*DIRECTIVE A:* Set down, word for word, the lines of the listing below from the line with "Informácie o dodaní a platbe" to the line with "Review Cart", including both of those lines.

*PROVIDED TEXT:*
________________

# Rain. Rain. More Rain. Dry muzzleloader?



## PBH (Nov 7, 2007)

Looks like a lot of rain forecasted this week. I have passed up some deer, and now I'm wondering if I should have taken a shot. It's going to rain the rest of the hunt.

Personally, I love to hunt in the rain. Maybe that's the archery hunter in me coming out, but I like the rain.

I want to get out a couple more times this week, and I know that it's going to be raining. I want to hike in the rain. My question to you all is: How concerned do I need to be about my in-line muzzleloader firing if I've been out hiking in the rain?


----------



## DallanC (Jan 13, 2009)

What type of ignition are you using? what type of projectile?


-DallanC


----------



## PBH (Nov 7, 2007)

209 shotgun primers with pyrodex pellets / powerbelt aero tip


----------



## lunkerhunter2 (Nov 3, 2007)

Put a condom on.


----------



## PBH (Nov 7, 2007)

________________

*DIRECTIVE B:* From the forum thread about muzzleloaders in the rain, extract the passage from "Looks like a" to "type of projectile?" without changing a word.

________________

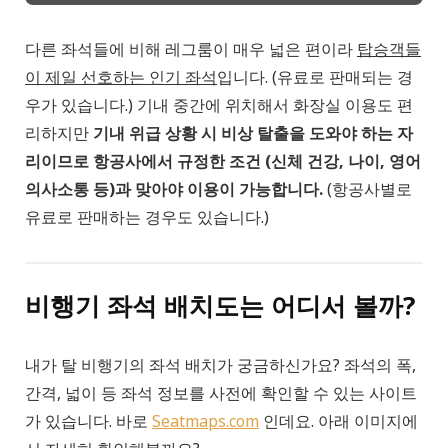
다른 좌석들에 비해 레그룸이 매우 넓은 편이라
탑승객들
이 제일 선호하는 인기 좌석
입니다. (유료로 판매되는 경
우가 있습니다.) 기내 중간에 위치해서 화장실 이용도 편
리하지만
기내 위급 상황 시 비상 탈출을 도와야 하는 자
리이므로 항공사에서 규정한 조건 (신체 건강, 나이, 영어
의사소통 등)과 맞아야 이용이 가능합니다.
(항공사별로
유료로 판매하는 경우도 있습니다.)
비행기 좌석 배치도는 어디서 볼까?
내가 탈 비행기의 좌석 배치가 궁금하신가요? 좌석의 폭,
간격, 넓이 등 좌석 정보를 사전에 확인할 수 있는 사이트
가 있습니다. 바로
Seatmaps.com
인데요. 아래 이미지에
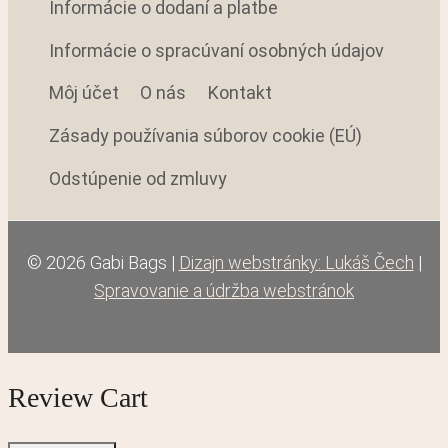
Informácie o dodaní a platbe
Informácie o spracúvaní osobných údajov
Môj účet
O nás
Kontakt
Zásady používania súborov cookie (EÚ)
Odstúpenie od zmluvy
© 2026 Gabi Bags |
Dizajn webstránky: Lukáš Čech
|
Spravovanie a údržba webstránok
Review Cart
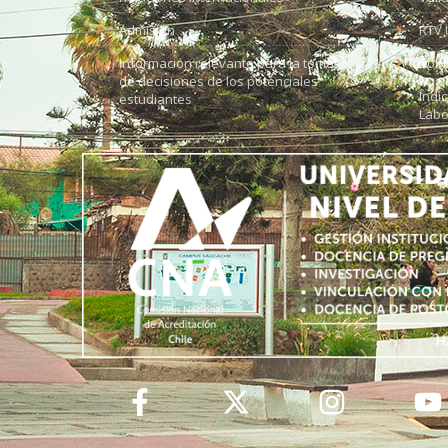
Admisión
RTV 
Información relevante para la toma
Soli
de decisiones de los potenciales
Índi
estudiantes
Labo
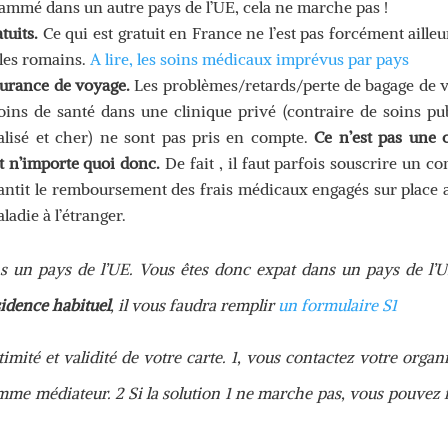
ammé dans un autre pays de l’UE, cela ne marche pas !
atuits.
Ce qui est gratuit en France ne l’est pas forcément ailleu
les romains.
A lire, les soins médicaux imprévus par pays
surance de voyage.
Les problèmes/retards/perte de bagage de v
soins de santé dans une clinique privé (contraire de soins pu
ialisé et cher) ne sont pas pris en compte.
Ce n’est pas une 
et n’importe quoi donc.
De fait , il faut parfois souscrire un co
rantit le remboursement des frais médicaux engagés sur place 
ladie à l’étranger.
s un pays de l’UE. Vous êtes donc expat dans un pays de l’U
idence habituel
, il vous faudra remplir
un formulaire S1
itimité et validité de votre carte. 1, vous contactez votre orga
mme médiateur. 2 Si la solution 1 ne marche pas, vous pouvez 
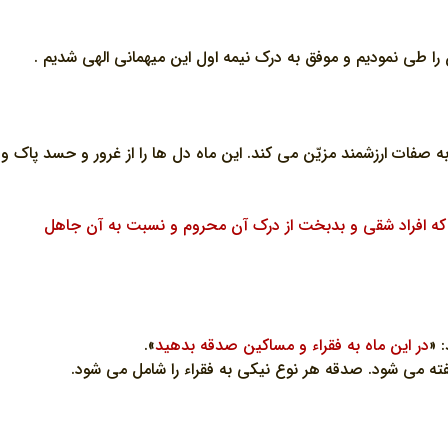
 را طي نموديم و موفق به درک نيمه اول اين ميهماني الهي شديم .
ه صفات ارزشمند مزيّن مي کند. اين ماه دل ها را از غرور و حسد پاک و
لي که افراد شقي و بدبخت از درک آن محروم و نسبت به آن جاهل
 «
در اين ماه به فقراء و مساکين صدقه بدهيد
».
فته مي شود. صدقه هر نوع نيکي به فقراء را شامل مي شود.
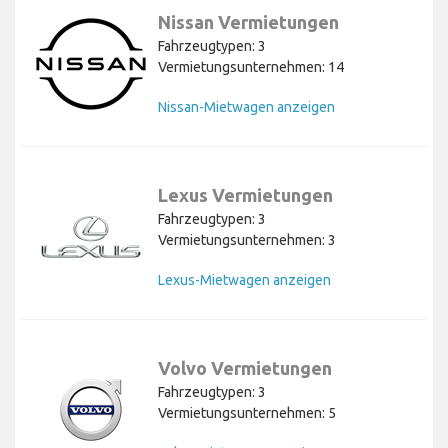
Nissan Vermietungen
Fahrzeugtypen: 3
Vermietungsunternehmen: 14
Nissan-Mietwagen anzeigen
Lexus Vermietungen
Fahrzeugtypen: 3
Vermietungsunternehmen: 3
Lexus-Mietwagen anzeigen
Volvo Vermietungen
Fahrzeugtypen: 3
Vermietungsunternehmen: 5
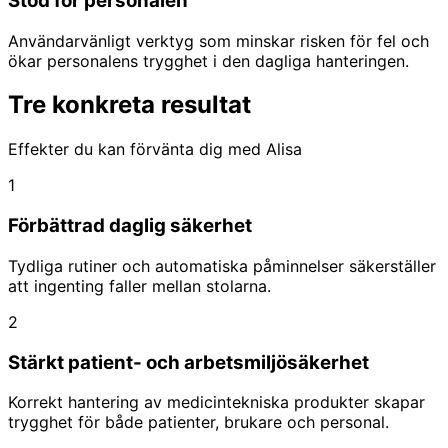
Stöd för personalen
Användarvänligt verktyg som minskar risken för fel och
ökar personalens trygghet i den dagliga hanteringen.
Tre konkreta resultat
Effekter du kan förvänta dig med Alisa
1
Förbättrad daglig säkerhet
Tydliga rutiner och automatiska påminnelser säkerställer
att ingenting faller mellan stolarna.
2
Stärkt patient- och arbetsmiljösäkerhet
Korrekt hantering av medicintekniska produkter skapar
trygghet för både patienter, brukare och personal.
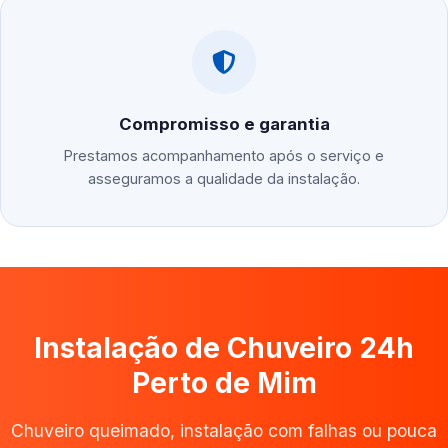
Compromisso e garantia
Prestamos acompanhamento após o serviço e
asseguramos a qualidade da instalação.
Instalação de Chuveiro 24h
Perto de Mim
Chuveiro queimado, instalação com falhas ou pouca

________________

*SOLUTION A:*
Informácie o dodaní a platbe
Informácie o spracúvaní osobných údajov
Môj účet
O nás
Kontakt
Zásady používania súborov cookie (EÚ)
Odstúpenie od zmluvy
© 2026 Gabi Bags |
Dizajn webstránky: Lukáš Čech
|
Spravovanie a údržba webstránok
Review Cart

*SOLUTION B:*
Looks like a lot of rain forecasted this week. I have passed up some deer, and now I'm wondering if I should have taken a shot. It's going to rain the rest of the hunt.

Personally, I love to hunt in the rain. Maybe that's the archery hunter in me coming out, but I like the rain.

I want to get out a couple more times this week, and I know that it's going to be raining. I want to hike in the rain. My question to you all is: How concerned do I need to be about my in-line muzzleloader firing if I've been out hiking in the rain?


----------



## DallanC (Jan 13, 2009)

What type of ignition are you using? what type of projectile?